## EXERCISE
What lines of the data below hold the string "SQUARE"? Copy each one.

Data entries:

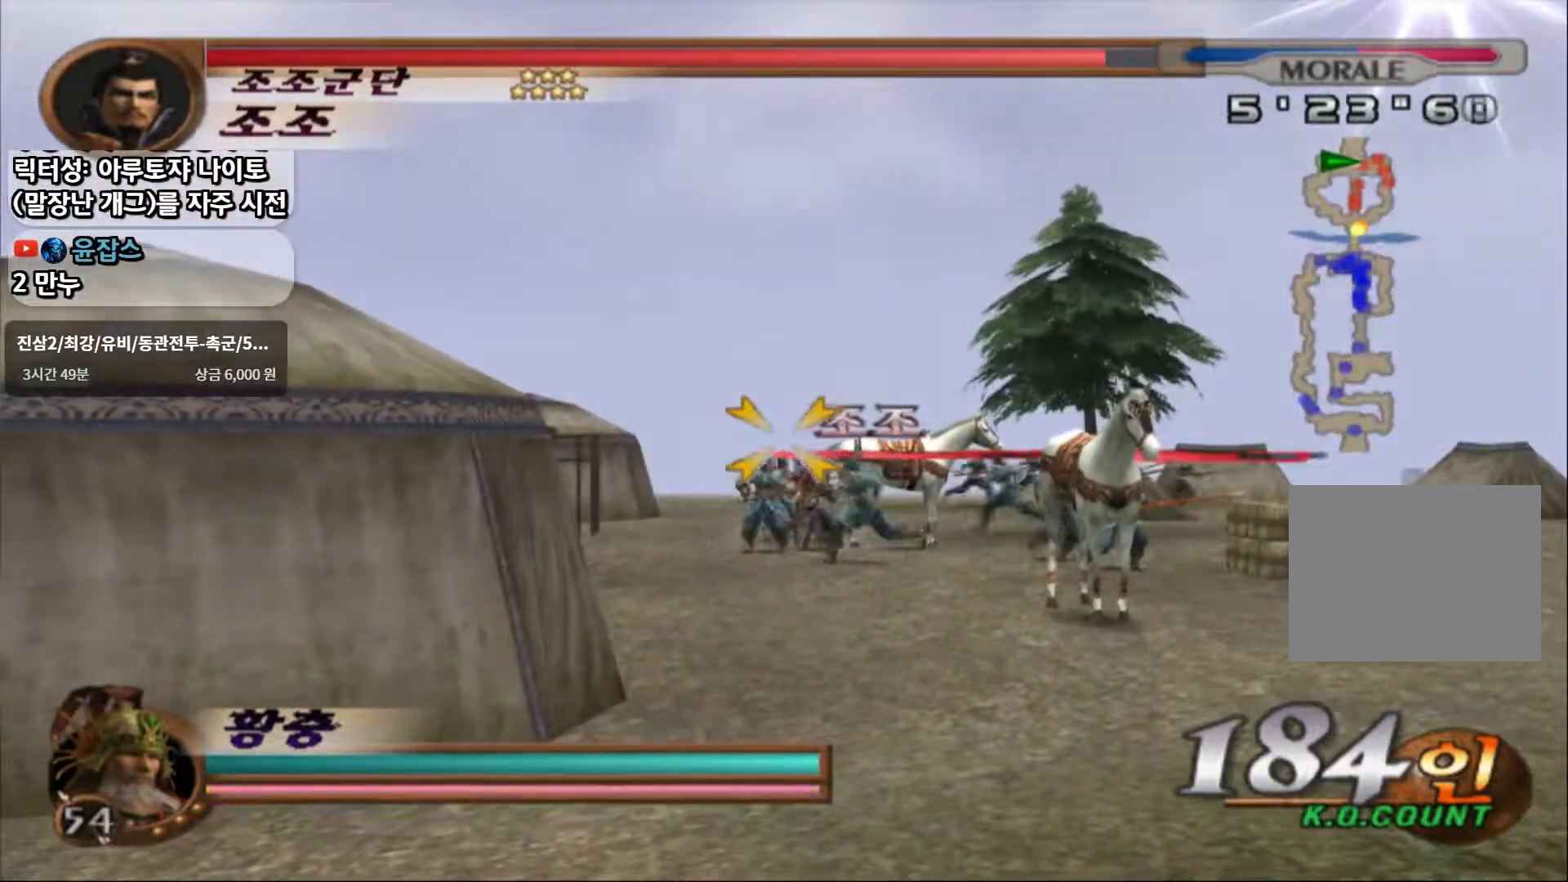
{"buttons": ["R1"], "left_stick": "center", "right_stick": "center", "events": []}
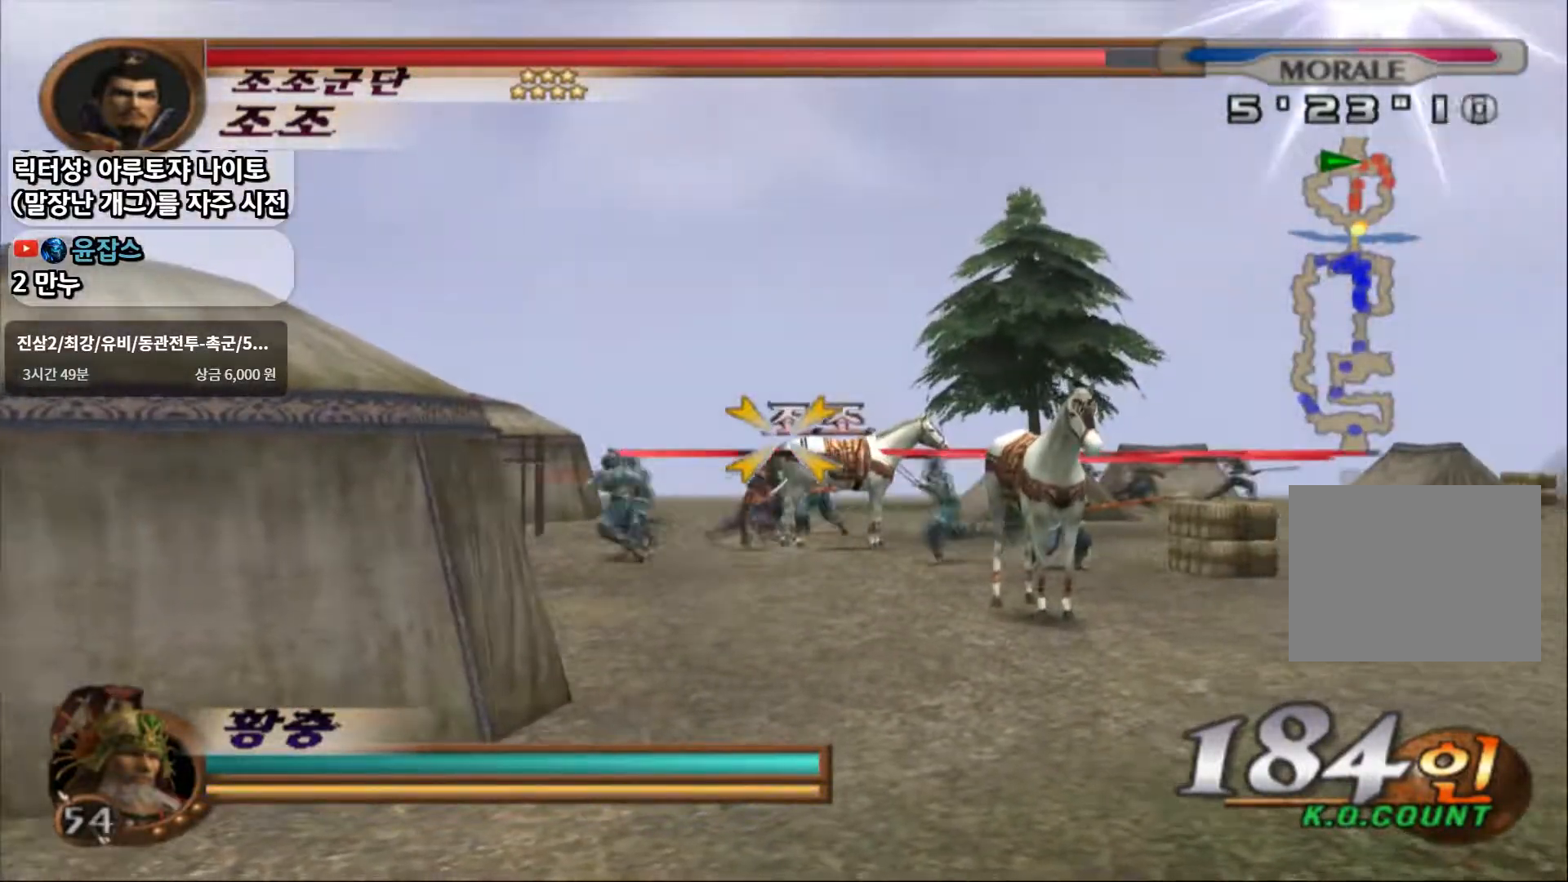
{"buttons": ["R1"], "left_stick": "left", "right_stick": "center", "events": [[433, "left_stick", "left"]]}
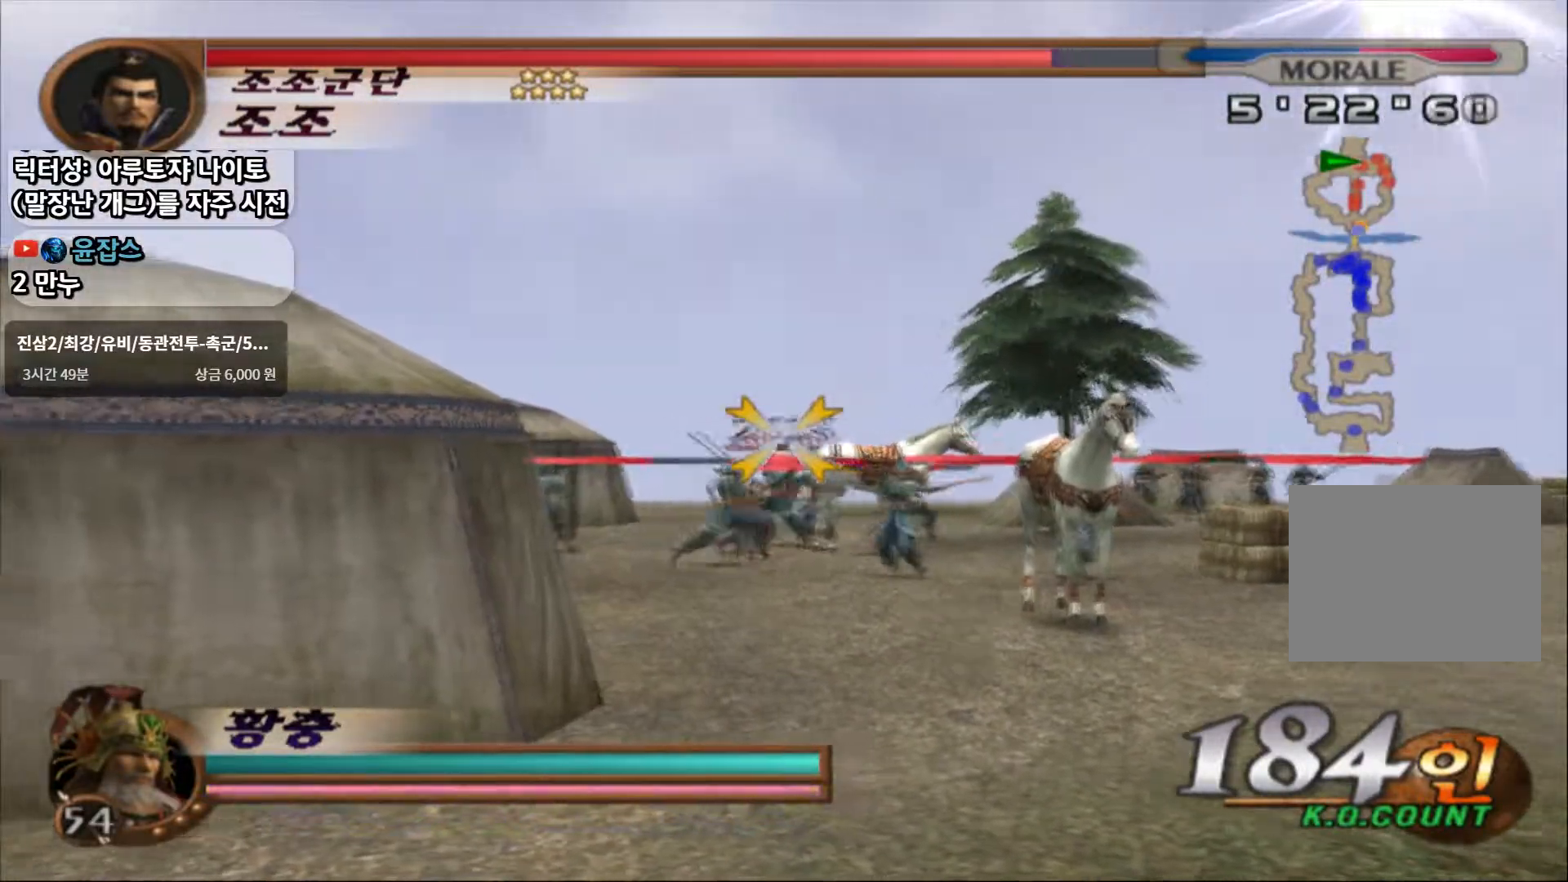
{"buttons": ["SQUARE", "R1"], "left_stick": "center", "right_stick": "center", "events": [[67, "left_stick", "center"], [117, "SQUARE", "down"], [217, "SQUARE", "up"], [283, "SQUARE", "down"], [383, "SQUARE", "up"], [450, "SQUARE", "down"]]}
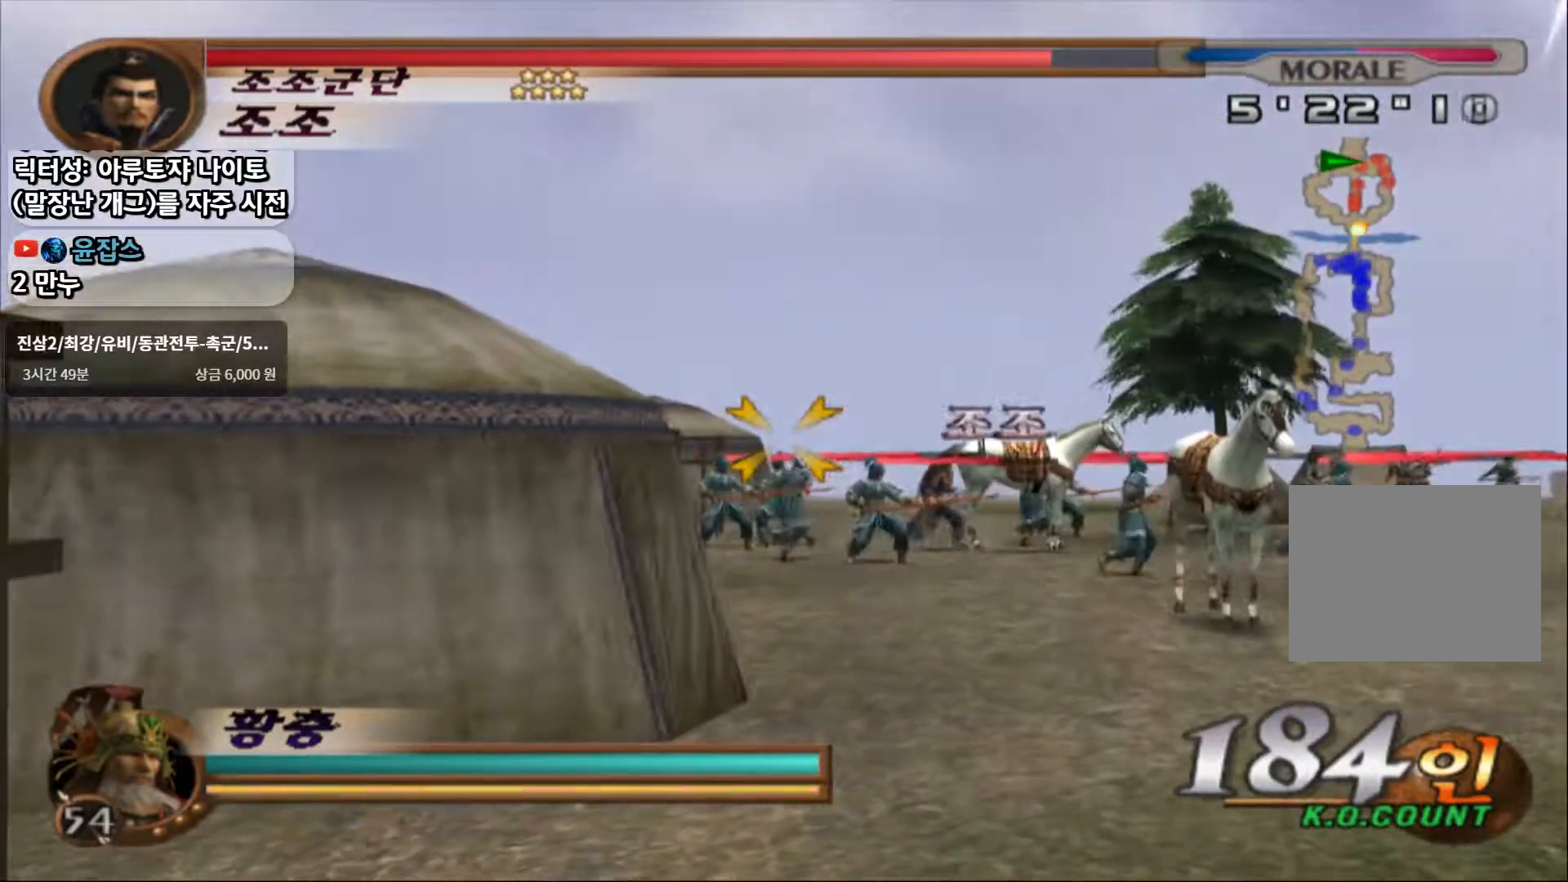
{"buttons": ["SQUARE", "R1"], "left_stick": "center", "right_stick": "center", "events": [[50, "SQUARE", "up"], [267, "left_stick", "right"], [417, "left_stick", "center"], [500, "SQUARE", "down"]]}
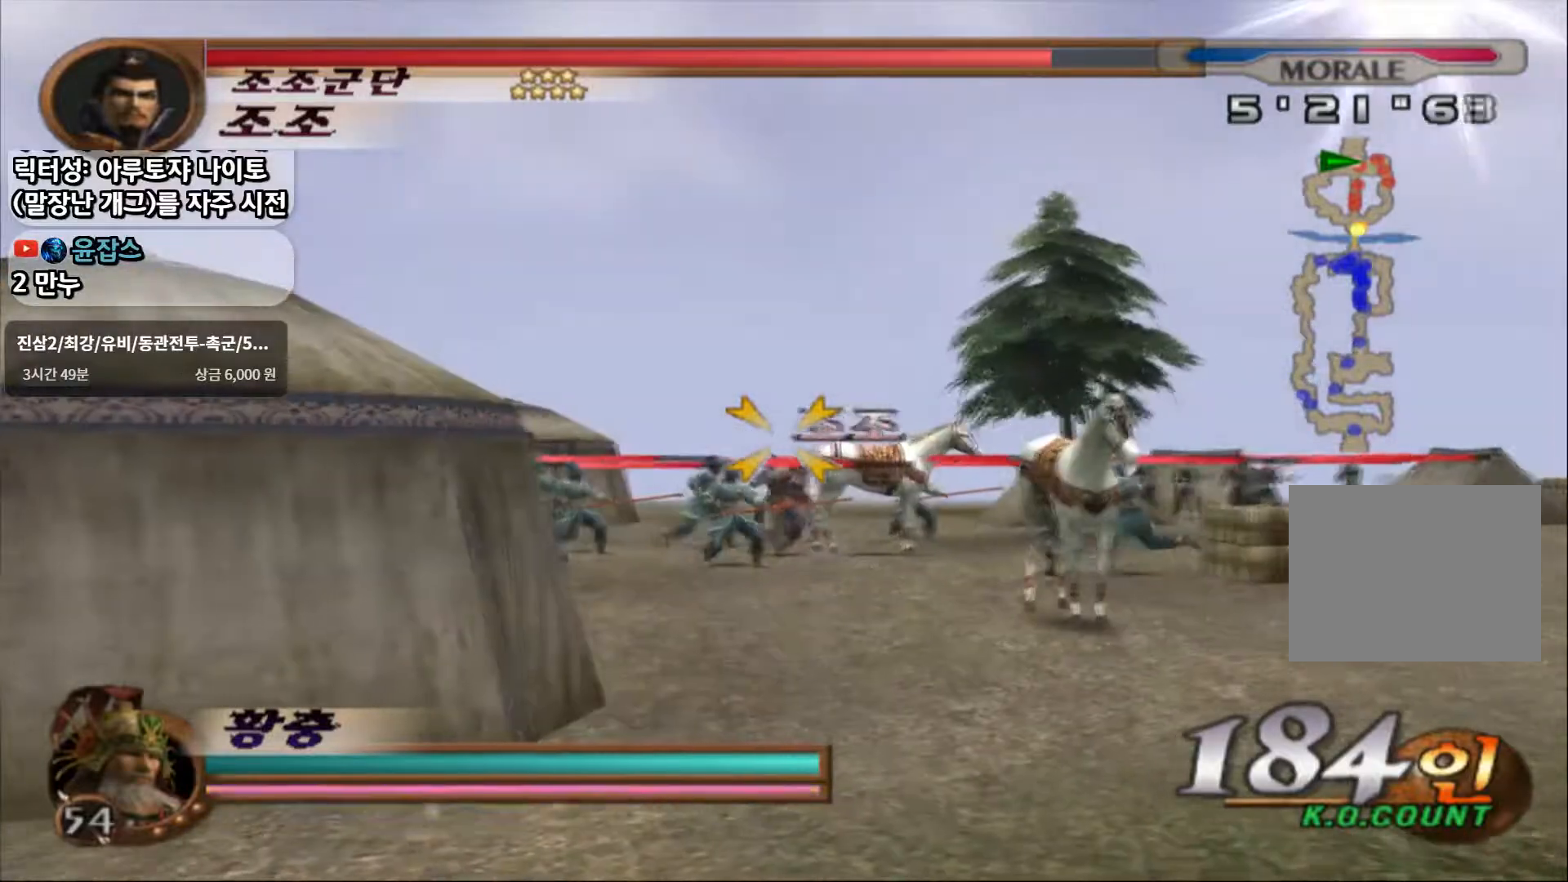
{"buttons": ["R1"], "left_stick": "right", "right_stick": "center", "events": [[333, "SQUARE", "up"], [450, "left_stick", "right"]]}
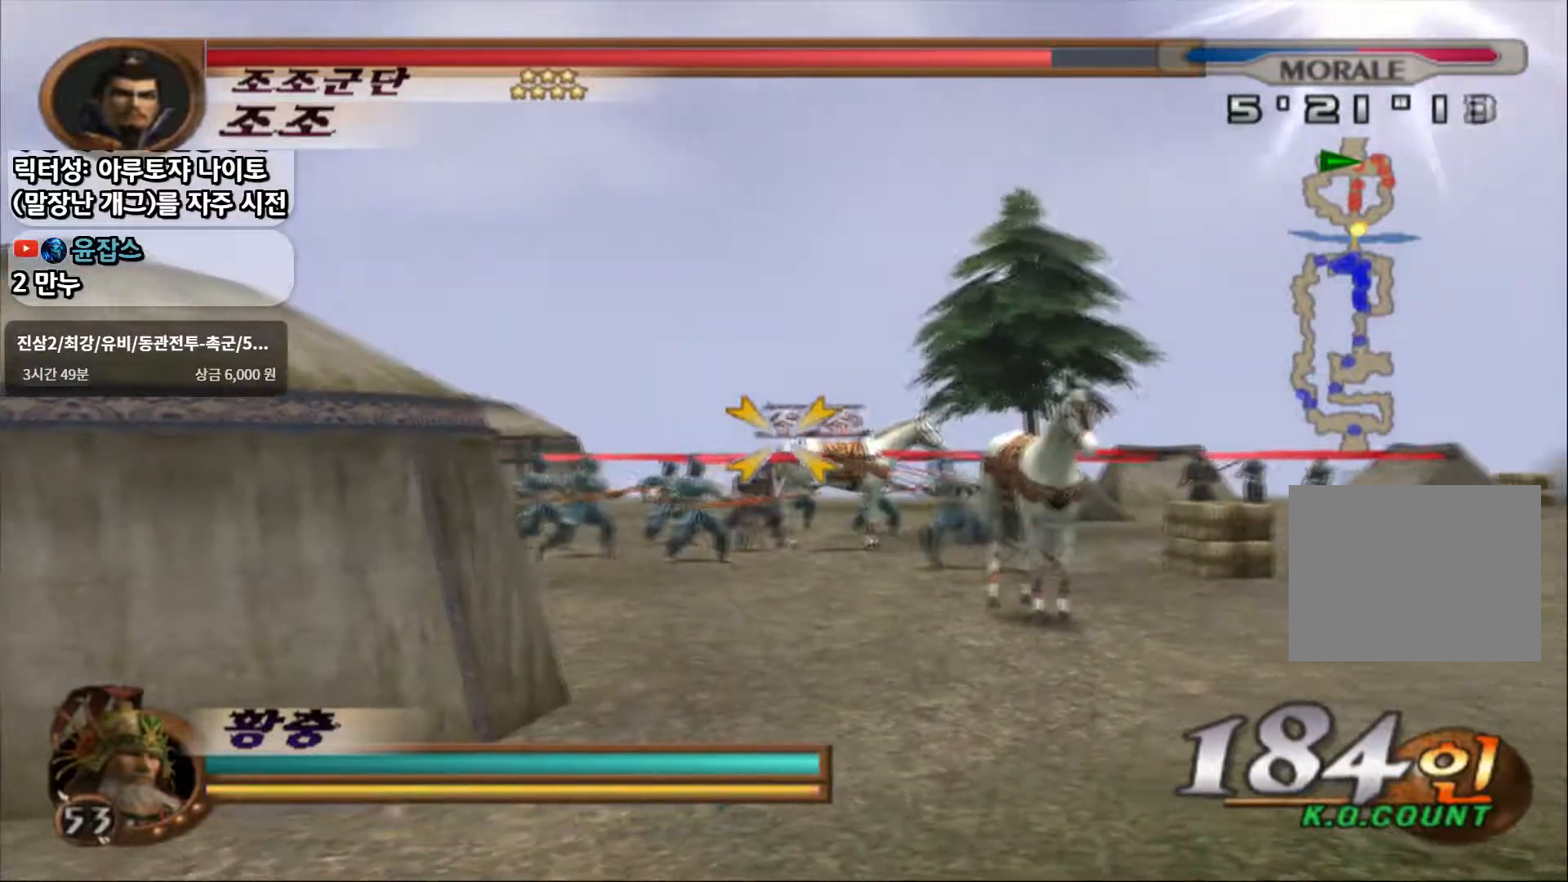
{"buttons": ["R1"], "left_stick": "up-left", "right_stick": "center", "events": [[50, "left_stick", "center"], [417, "left_stick", "up-left"]]}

## REPLY
{"buttons": ["SQUARE", "R1"], "left_stick": "center", "right_stick": "center", "events": [[67, "left_stick", "center"], [117, "SQUARE", "down"], [217, "SQUARE", "up"], [283, "SQUARE", "down"], [383, "SQUARE", "up"], [450, "SQUARE", "down"]]}
{"buttons": ["SQUARE", "R1"], "left_stick": "center", "right_stick": "center", "events": [[50, "SQUARE", "up"], [267, "left_stick", "right"], [417, "left_stick", "center"], [500, "SQUARE", "down"]]}
{"buttons": ["R1"], "left_stick": "right", "right_stick": "center", "events": [[333, "SQUARE", "up"], [450, "left_stick", "right"]]}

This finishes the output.